(Beginning of DATA PROVIDED)
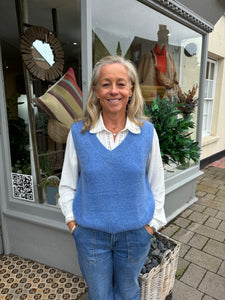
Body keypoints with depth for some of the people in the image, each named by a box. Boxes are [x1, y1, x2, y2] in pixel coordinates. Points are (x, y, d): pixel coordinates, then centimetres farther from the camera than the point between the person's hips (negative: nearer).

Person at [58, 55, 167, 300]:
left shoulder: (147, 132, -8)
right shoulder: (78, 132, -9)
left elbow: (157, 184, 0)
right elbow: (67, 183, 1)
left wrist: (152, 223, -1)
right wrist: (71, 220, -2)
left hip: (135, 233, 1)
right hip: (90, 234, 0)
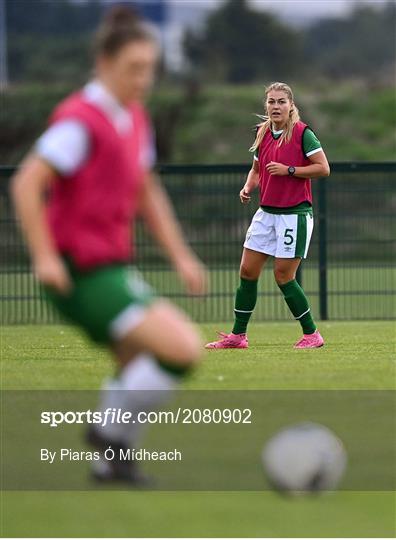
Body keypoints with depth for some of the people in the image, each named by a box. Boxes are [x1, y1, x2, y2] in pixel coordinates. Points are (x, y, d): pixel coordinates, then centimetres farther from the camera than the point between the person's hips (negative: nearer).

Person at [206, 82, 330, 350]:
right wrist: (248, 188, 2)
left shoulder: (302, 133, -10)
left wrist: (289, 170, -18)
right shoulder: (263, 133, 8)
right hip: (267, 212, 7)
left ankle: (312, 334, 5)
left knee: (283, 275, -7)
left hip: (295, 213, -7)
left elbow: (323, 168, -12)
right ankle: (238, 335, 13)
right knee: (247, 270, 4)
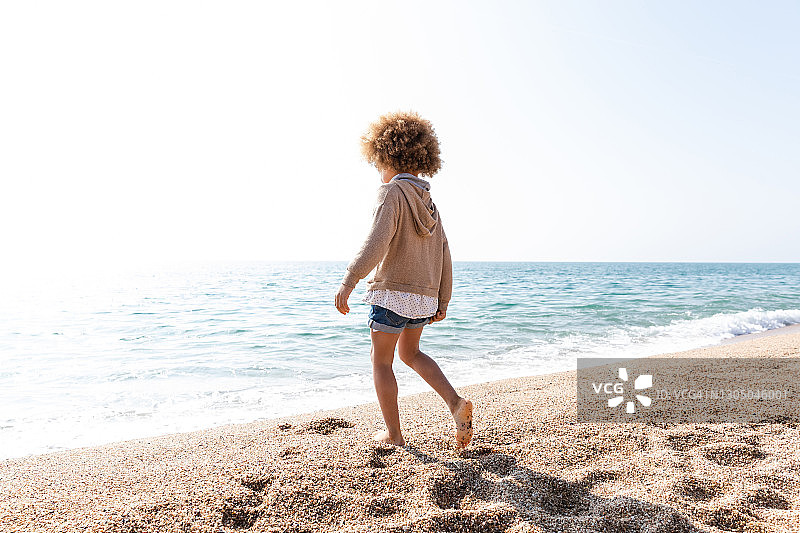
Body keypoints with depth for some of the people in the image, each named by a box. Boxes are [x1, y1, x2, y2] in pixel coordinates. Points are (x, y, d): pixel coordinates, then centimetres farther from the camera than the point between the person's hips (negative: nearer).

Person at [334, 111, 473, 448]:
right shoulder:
(End of DATA PROVIDED)
(Beginning of DATA PROVIDED)
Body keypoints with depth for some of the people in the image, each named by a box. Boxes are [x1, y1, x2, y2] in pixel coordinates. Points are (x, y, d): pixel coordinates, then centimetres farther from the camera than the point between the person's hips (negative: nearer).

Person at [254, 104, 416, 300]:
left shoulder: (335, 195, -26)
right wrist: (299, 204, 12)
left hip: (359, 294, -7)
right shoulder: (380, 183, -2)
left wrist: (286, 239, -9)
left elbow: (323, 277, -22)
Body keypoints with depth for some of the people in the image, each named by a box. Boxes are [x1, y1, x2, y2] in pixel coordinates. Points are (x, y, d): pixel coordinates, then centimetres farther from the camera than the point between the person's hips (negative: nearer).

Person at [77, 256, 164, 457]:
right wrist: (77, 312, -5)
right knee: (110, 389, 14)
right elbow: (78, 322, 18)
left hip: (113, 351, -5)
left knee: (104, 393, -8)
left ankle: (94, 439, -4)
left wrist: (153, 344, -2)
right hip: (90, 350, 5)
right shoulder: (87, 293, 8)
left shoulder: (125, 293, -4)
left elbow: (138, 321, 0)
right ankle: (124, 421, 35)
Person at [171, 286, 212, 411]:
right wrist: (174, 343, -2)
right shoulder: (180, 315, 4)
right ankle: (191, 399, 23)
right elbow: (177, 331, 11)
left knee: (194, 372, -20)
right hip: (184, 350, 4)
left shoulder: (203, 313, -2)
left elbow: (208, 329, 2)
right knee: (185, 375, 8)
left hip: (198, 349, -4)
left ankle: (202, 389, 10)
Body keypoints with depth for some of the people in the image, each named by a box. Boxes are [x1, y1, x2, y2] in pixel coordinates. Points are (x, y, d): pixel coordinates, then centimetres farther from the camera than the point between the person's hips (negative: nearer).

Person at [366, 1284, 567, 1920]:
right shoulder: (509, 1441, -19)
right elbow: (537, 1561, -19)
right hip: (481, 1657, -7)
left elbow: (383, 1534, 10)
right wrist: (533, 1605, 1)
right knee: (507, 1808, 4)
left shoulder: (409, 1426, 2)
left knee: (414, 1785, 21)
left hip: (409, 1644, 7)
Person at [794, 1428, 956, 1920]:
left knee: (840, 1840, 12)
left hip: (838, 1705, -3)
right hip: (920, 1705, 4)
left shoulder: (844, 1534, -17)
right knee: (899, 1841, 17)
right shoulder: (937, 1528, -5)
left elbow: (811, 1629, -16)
(End of DATA PROVIDED)
■ **YOUR INSTRUCTIONS**
Begin at the line in the items above that has "left hip: (838, 1705, -3)" and stop after the line that has "left elbow: (811, 1629, -16)". Write out those lines again, adding 102 to every number in the keypoint values: the pixel coordinates and the depth.

■ **RESPONSE BELOW**
left hip: (940, 1807, 99)
right hip: (1022, 1807, 106)
left shoulder: (946, 1636, 85)
right knee: (1001, 1943, 119)
right shoulder: (1039, 1630, 97)
left elbow: (913, 1731, 86)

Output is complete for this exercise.